Big Data for Engineers - Spring 2020

Latest information | Overview | Lecture and exercise times | Course material | People | Q&A


Latest information

Exam Environment (new)

The exam will be computer-based. Students will have at their disposal an exam environment which features the following software:

  • Anaconda 2019.10
    • ipython-sql
    • psycopg2
    • pyspark 
    • Apache Spark 2.4.4
  • PostgreSQL 12
  • Rumble (update: there will not be a Rumble installation, so that you can focus the practical aspects of your preparation on PostgreSQL and Spark. There may still be questions on JSONiq/Rumble, though.)

Please feel free to install these locally, and try the environment out, in order to get more acquainted with it prior to the exam.

You will find a previous examination in paper form here.

The exam takes place in the Moodle environment that you are already familiar with from the exercise quizzes. Most questions will be in the form of multiple choice questions, filling textboxes with short answers, drag and drop, etc.

Datasets will be stored on the machine or (for PostgreSQL) prepopulated. The exam environment will also contain a Jupyter notebook (some sort of cheatsheet) to get you started with them. You can find a version of this cheatsheet (with the actual datasets used at the exam removed) here. The exam may involve questions asking you to query these provided datasets. As a consequence, we recommend preparing yourself well to write SQL or Spark SQL, as well as (in Python) Spark RDD or DataFrame queries. For such questions, some final result is asked and used for grading, and you are also asked to also provide the query that you used. 

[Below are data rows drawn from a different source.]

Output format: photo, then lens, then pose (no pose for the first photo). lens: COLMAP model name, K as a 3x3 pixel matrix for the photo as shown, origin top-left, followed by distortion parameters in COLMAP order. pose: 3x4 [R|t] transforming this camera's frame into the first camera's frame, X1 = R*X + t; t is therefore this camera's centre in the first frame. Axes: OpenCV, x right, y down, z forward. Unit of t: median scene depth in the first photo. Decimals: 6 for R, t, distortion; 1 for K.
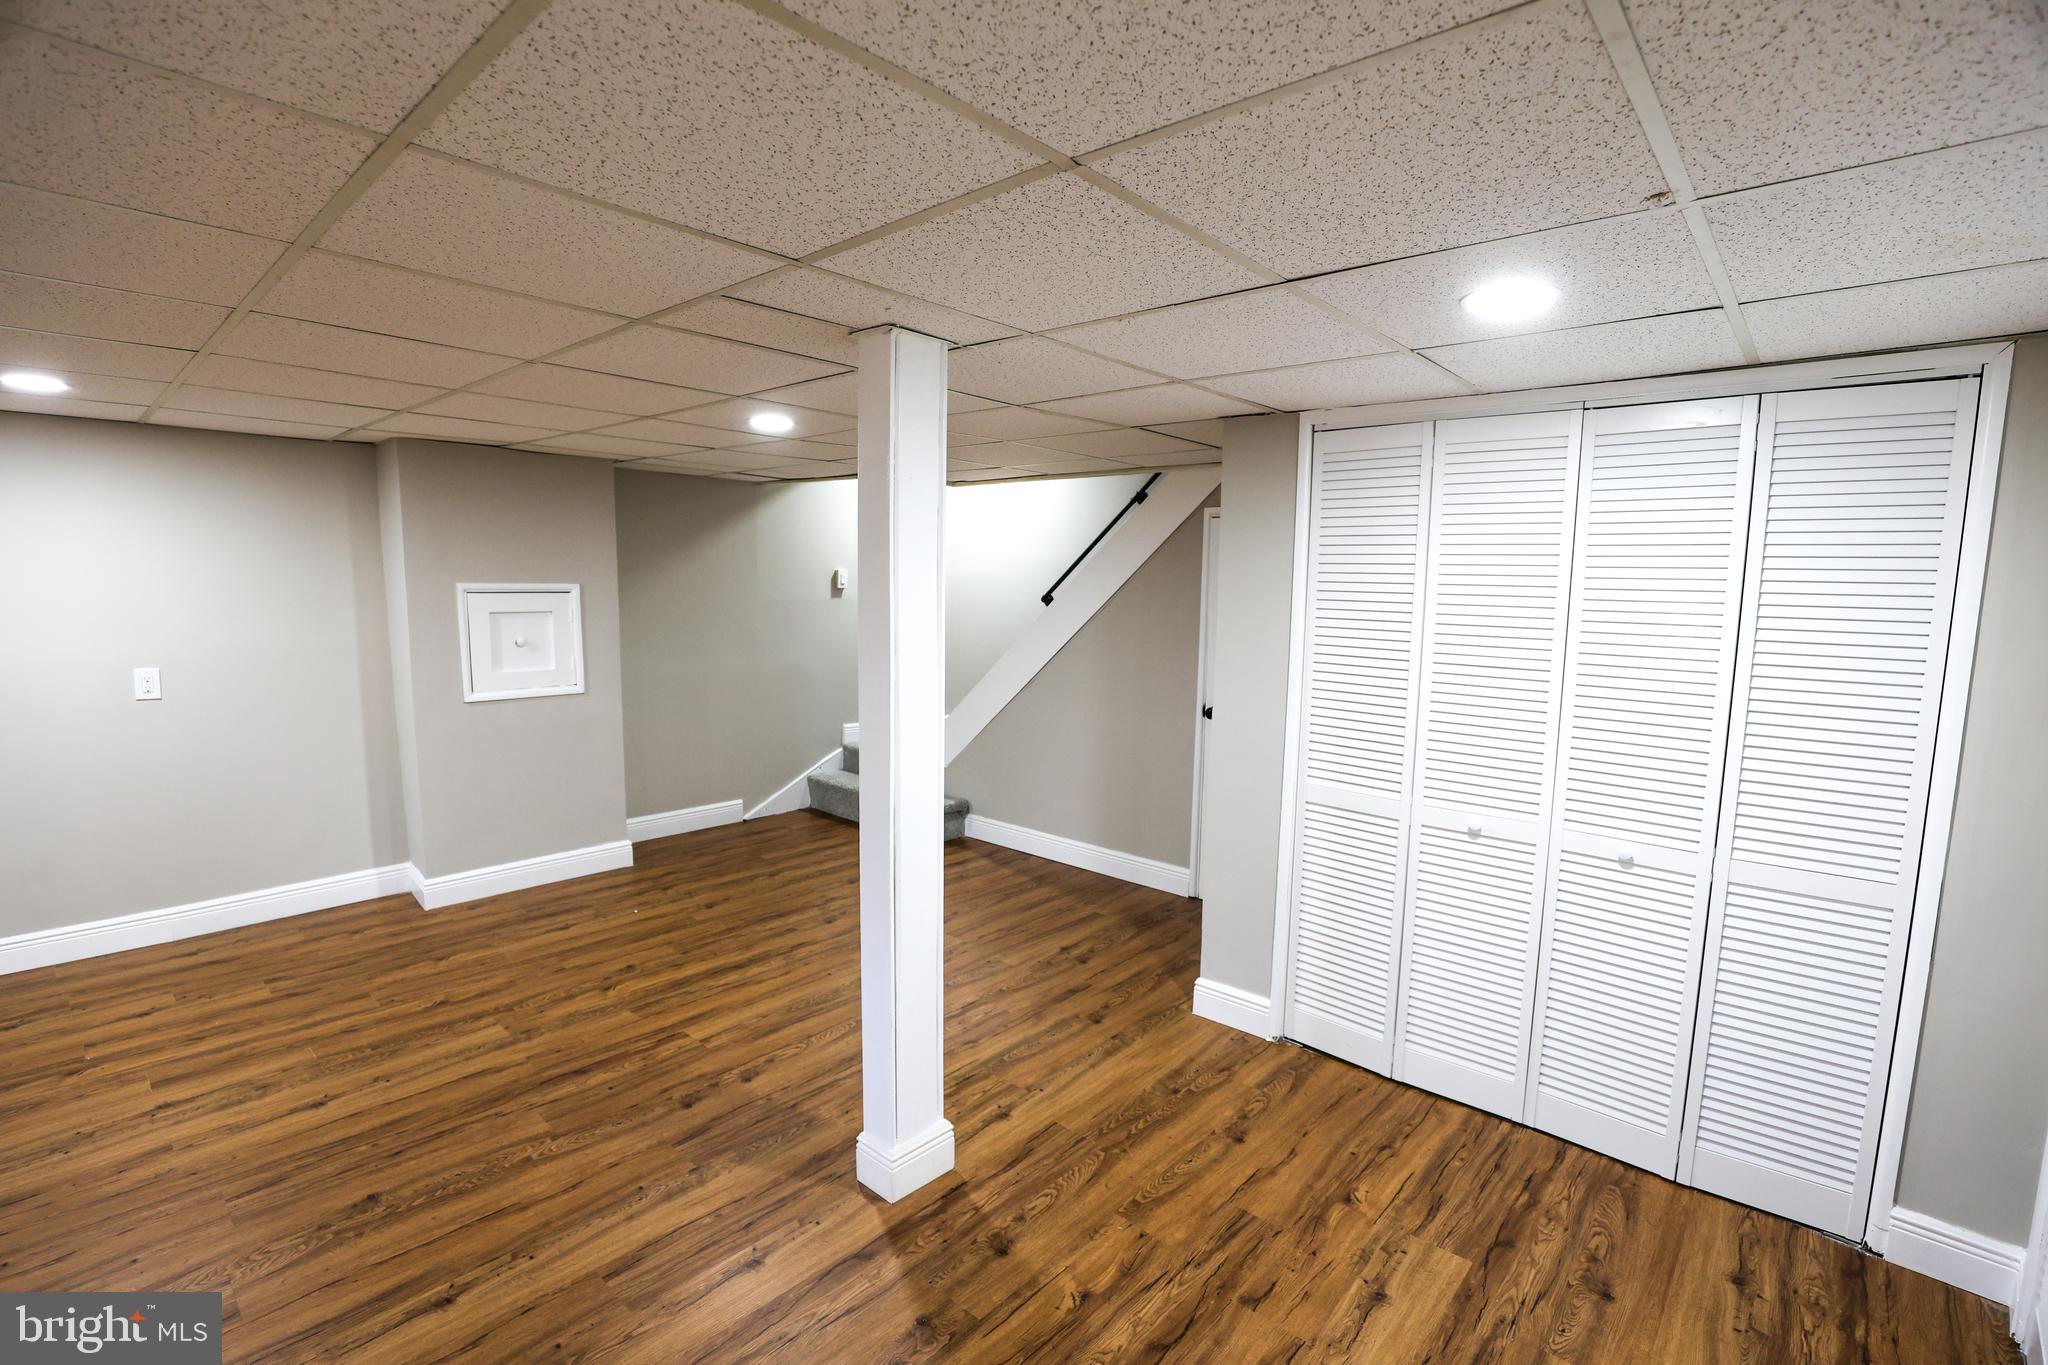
lens RADIAL K [[931.7, 0, 1032.5], [0, 931.7, 686.1], [0, 0, 1]] dist [-0.032003, 0.003159]
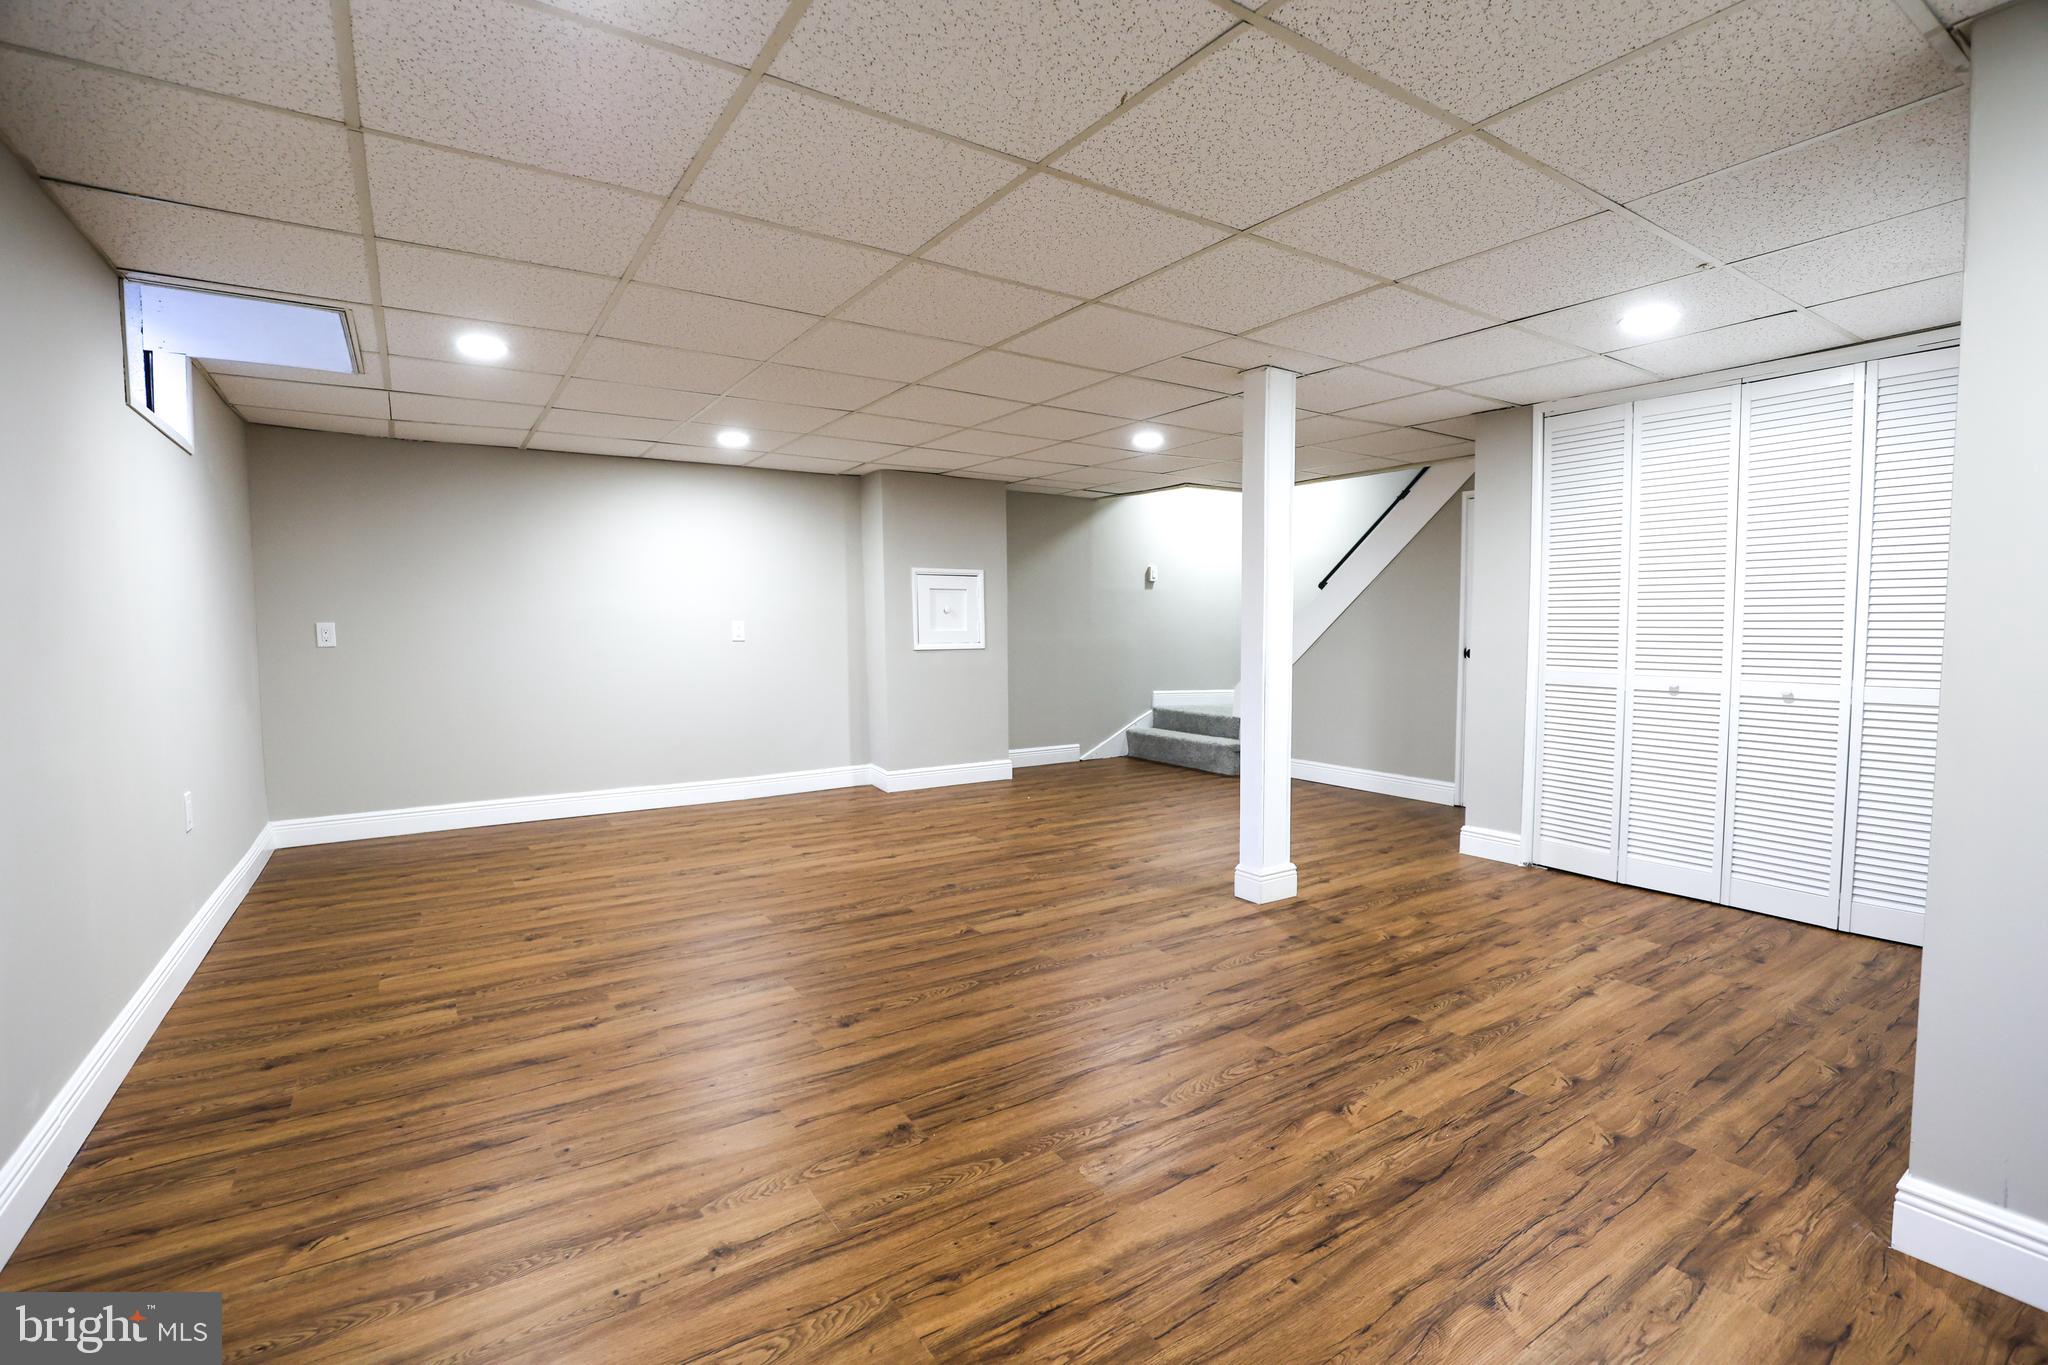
lens RADIAL K [[931.7, 0, 1036.0], [0, 931.7, 682.0], [0, 0, 1]] dist [-0.032003, 0.003159]
pose [[0.968703, -0.005594, -0.248161, -0.102519], [-0.007470, 0.998636, -0.051671, 0.211136], [0.248112, 0.051908, 0.967340, -0.540763]]
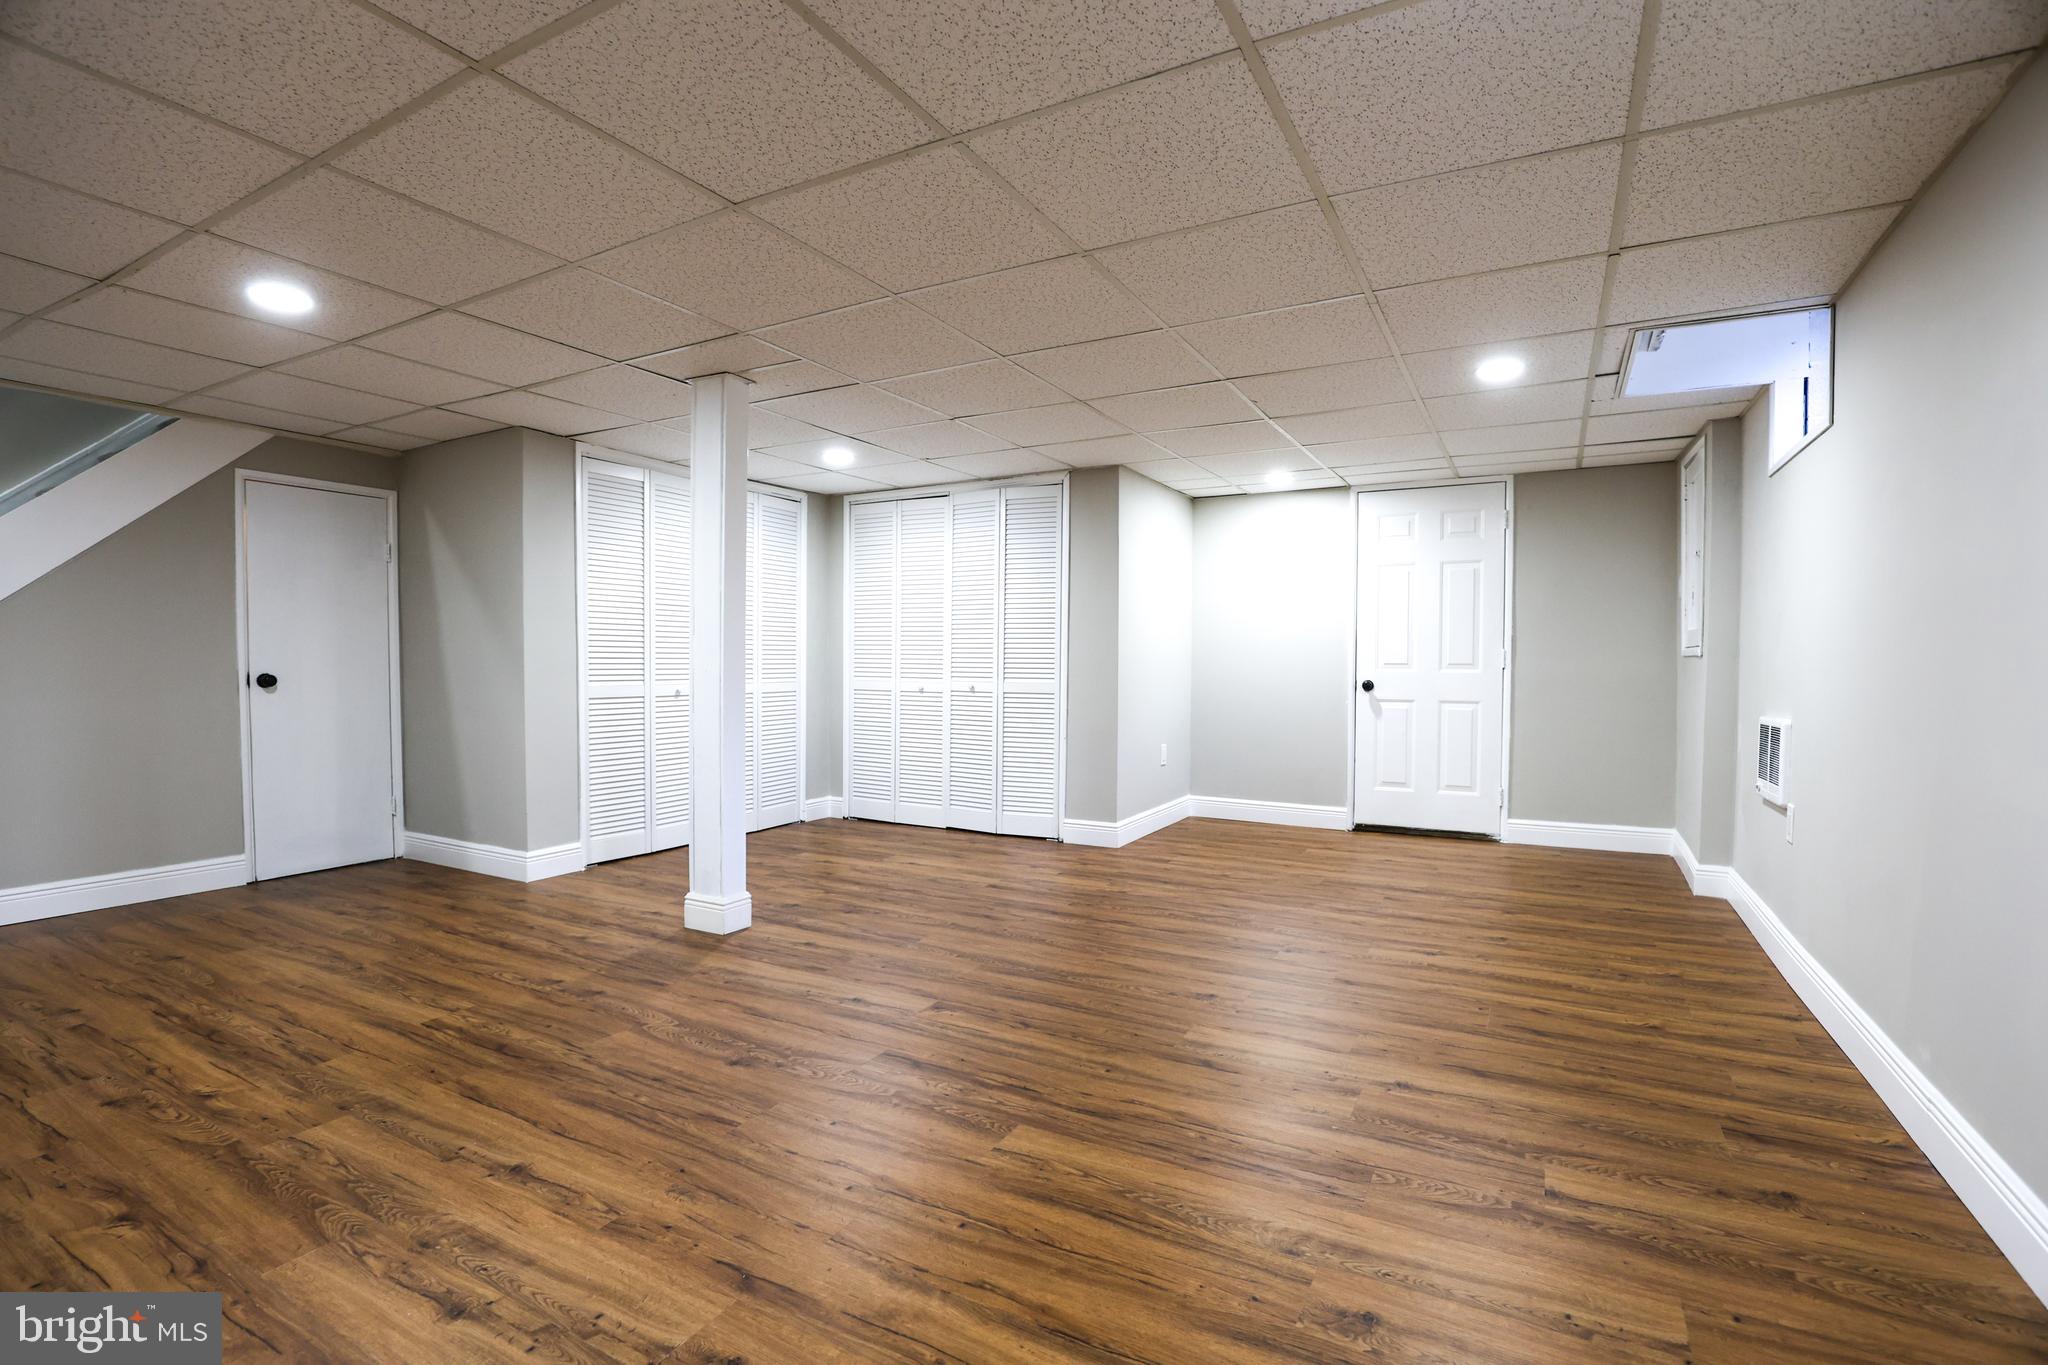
lens RADIAL K [[931.7, 0, 1027.0], [0, 931.7, 680.2], [0, 0, 1]] dist [-0.032003, 0.003159]
pose [[-0.219581, -0.040253, 0.974763, -1.426233], [0.103161, 0.992589, 0.064228, 0.075937], [-0.970125, 0.114661, -0.213801, 0.670875]]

No physical classes are held any longer due to the COVID-19 pandemic. Please contact your TA via Mattermost or e-mail to set up 1-on-1 meetings during the office hours, as listed here.

TA session

We offer four exercise sessions on Wednesday and two exercise session on Friday. To balance the attendance of each session, we assign the students based on the first letters in your family names. Check lecture and exercise times to see which slot is yours. Then please contact your corresponding TA via either Mattermost or e-mail.

The lecture has a 1A components, meaning that you are expected to have practical exposure to technology (1-2 hours). The TAs will have plenty of practical exercises for you and will help you getting your computers set up in the exercise sessions.


ETH EduApp

We will try to make the course a bit interactive, using the ETH ticker application during lectures. You can access it as a web app or install it on your smartphone (learn how).